Production laitière : s'adapter à un nouveau contexte
La rencontre organisée par la FDSEA des Landes a permis aux producteurs laitiers d'échanger sur la conjoncture lait, mais aussi sur les enjeux de la contractualisation ou sur les marges de manoeuvre pour augmenter la compétitivité.
Les débats étaient riches et de qualité à la section lait qui réunissait jeudi 18 mars une quarantaine de producteurs, dont de nombreux jeunes, à Mont-de-Marsan. Au programme de la soirée, la section avait prévu l'intervention de Gilles Psalmon, directeur de la fédération nationale des producteurs de lait (FNPL), sur la contractualisation et de Guillaume Bourge, animateur à la FRPL sur la conjoncture lait.
Les principaux éléments de conjoncture laissent apparaître un léger mieux. Au niveau mondial, la collecte se stabilise et la reprise de la demande reste une inconnue. « Les cours des produits industriels, tels le beurre ou la poudre de lait, étaient en hausse fin 2009. Ils se stabilisaient en janvier et baissaient un peu en février. La tendance serait de nouveau à la hausse, mais il est difficile d'estimer ce que seront les prochains mois ». La production allemande progresse
Dans le reste de l'Europe, la collecte se stabilise également, mais les Etats membres sont sur des stratégies complètement différentes. Ainsi, l'Allemagne est sur une logique d'accroissement de la production, qui a déjà progressé de 3 % depuis l'an dernier. « Ils font leur quota laitier à 99 %, y compris leur 1 % de production supplémentaire accordé par l'Europe ».
A l'inverse, la France a fait le choix d'une maîtrise de la production en espérant une augmentation des prix. C'est pourquoi elle a gelé l'augmentation du quota de 1 % accordée par Bruxelles, ainsi que les allocations provisoires (possibilité de prêter à des producteurs les volumes non réalisés par d'autres éleveurs). Ainsi, la France achèvera la campagne (31 mars) à 91 % de sa référence administrative.
Cette stratégie a permis, en 2009, un prix du lait plus élevé de 35 euros en France par rapport à l'Allemagne. Cette politique française est, désormais, remise en cause par les industriels qui contestent l'écart de prix entre l'Hexagone et ses concurrents, en particulier l'Allemagne. Ils estiment que le surcoût du lait français entraîne une baisse de compétitivité des entreprises et une dégradation de la balance commerciale des produits laitiers français en 2009.
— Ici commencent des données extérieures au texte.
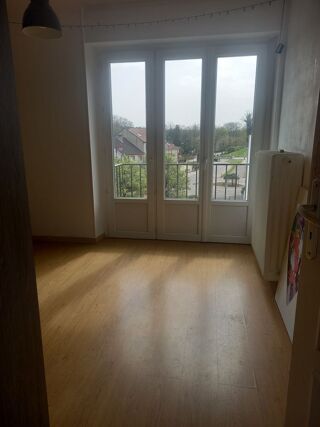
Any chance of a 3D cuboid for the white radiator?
[{"bbox_3d":[1.103,-0.035,3.013,0.237,1.069,0.910,2,13,9],"label":"white radiator"}]

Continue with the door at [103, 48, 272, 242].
[{"bbox_3d":[0.234,-0.744,3.674,1.865,2.227,0.089,2,13,9],"label":"door"}]

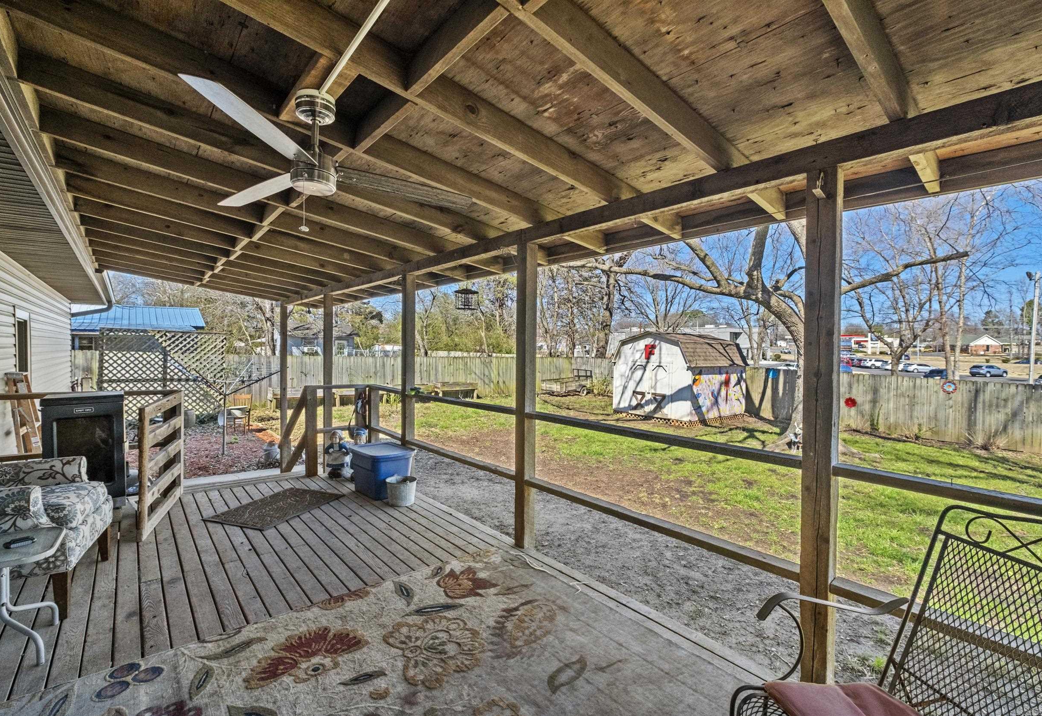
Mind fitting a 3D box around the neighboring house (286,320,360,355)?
[{"bbox_3d":[-16.567,-0.794,35.981,6.000,4.200,6.300,-1,2,-36],"label":"neighboring house"}]

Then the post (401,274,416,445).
[{"bbox_3d":[-1.074,0.225,4.291,0.093,2.002,0.093,-1,2,-41],"label":"post"}]

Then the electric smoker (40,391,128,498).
[{"bbox_3d":[-3.291,0.709,3.399,0.435,0.850,0.450,-1,2,-41],"label":"electric smoker"}]

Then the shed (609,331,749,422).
[{"bbox_3d":[5.646,0.591,15.985,3.320,2.923,3.120,-1,2,-36],"label":"shed"}]

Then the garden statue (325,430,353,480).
[{"bbox_3d":[-1.900,0.978,4.595,0.250,0.470,0.210,0,1,-22],"label":"garden statue"}]

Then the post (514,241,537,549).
[{"bbox_3d":[0.036,0.253,3.024,0.093,2.021,0.093,-1,2,-41],"label":"post"}]

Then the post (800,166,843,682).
[{"bbox_3d":[1.162,0.294,1.738,0.093,2.017,0.093,-1,2,-41],"label":"post"}]

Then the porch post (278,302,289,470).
[{"bbox_3d":[-4.106,0.469,7.760,0.093,2.697,0.093,-1,2,-41],"label":"porch post"}]

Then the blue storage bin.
[{"bbox_3d":[-1.267,1.030,4.089,0.460,0.400,0.420,2,2,41],"label":"blue storage bin"}]

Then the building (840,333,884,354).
[{"bbox_3d":[102.936,-4.752,134.888,12.000,5.400,15.000,-1,2,-41],"label":"building"}]

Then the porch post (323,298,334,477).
[{"bbox_3d":[-2.601,0.493,6.040,0.093,2.651,0.093,-1,2,-41],"label":"porch post"}]

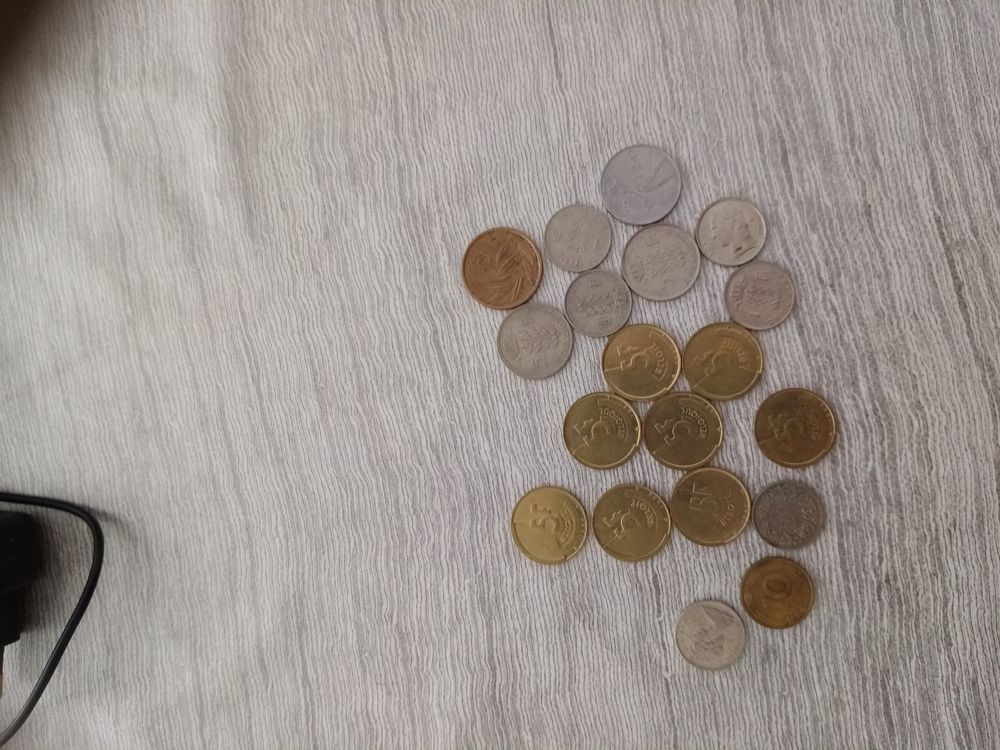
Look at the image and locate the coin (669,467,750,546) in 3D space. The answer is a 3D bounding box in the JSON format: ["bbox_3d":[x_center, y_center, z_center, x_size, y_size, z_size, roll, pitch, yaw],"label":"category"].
[{"bbox_3d":[0.065,0.041,0.233,0.024,0.002,0.024,0,88,3],"label":"coin"}]

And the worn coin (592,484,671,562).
[{"bbox_3d":[0.041,0.046,0.234,0.024,0.002,0.024,0,88,3],"label":"worn coin"}]

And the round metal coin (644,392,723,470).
[{"bbox_3d":[0.057,0.017,0.234,0.024,0.002,0.024,0,88,3],"label":"round metal coin"}]

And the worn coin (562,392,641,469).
[{"bbox_3d":[0.032,0.017,0.236,0.024,0.002,0.024,0,88,3],"label":"worn coin"}]

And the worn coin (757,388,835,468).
[{"bbox_3d":[0.091,0.016,0.233,0.024,0.002,0.024,0,88,3],"label":"worn coin"}]

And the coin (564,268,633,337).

Dans un tel contexte, Jean-Yves Haurat, président de la commission lait à la chambre d'agriculture, plaide pour une progression de la production de lait en France : « il est utopique de penser que la position française de maîtrise du lait puisse être partagée avec d'autres membres de l'Union européenne. De plus, on subit les décisions prises par l'Allemagne et d'autres pays européens qui entraînent une surproduction en Europe et des baisses des prix ». Il estime donc que les producteurs français doivent donc « cesser de se faire piquer leurs parts de marchés ». En produisant plus, ils pourront par ailleurs diluer les charges sur leur exploitation. « La France ne doit pas être seule à mettre le frein sur la production. Si nous montrons que nous pouvons faire notre référence, les autres pays se décideront peut-être enfin à réduire leur volume ».
Gilles Psalmon, directeur de la FNPL, a quant à lui insisté sur l'entrée de la filière laitière dans une autre époque. Les outils de régulation des marchés agricoles, avec soutien des prix et encadrement des volumes disparaissent progressivement. En 2015, les quotas laitiers n'existeront plus. « La FNPL ne voulait pas de ces changements et s'est battue contre. Mais maintenant, il faut faire avec ».
L'enjeu est donc dorénavant de faire face à un marché européen du lait beaucoup plus volatil. Il est aussi que producteurs et transformateurs construisent ensemble une nouvelle relation, un nouveau mode d'organisation, puisqu'ils se retrouvent face à face suite au désengagement de L'État. « 80000 producteurs se trouvent face à 200 entreprises laitières, elles-mêmes face à 5 ou 6 centrales d'achat. Il y a là un rapport de force déséquilibré ».
Pour rééquilibrer le rapport de force, la mise en place d'une interprofession est primordiale car elle permet un lien entre les maillons de la filière. « Cette interprofession doit être confortée par la loi. Son rôle, demain, doit être d'éclairer le marché, de donner des indicateurs de prix, de volume, d'éditer un guide des bonnes pratiques contractuelles entre producteurs et transformateurs ». Elle aurait ainsi un rôle de garde-fou important pour le producteur. La FNPL souhaite par ailleurs un renforcement des groupements de producteurs laitiers à l'échelle du bassin de production.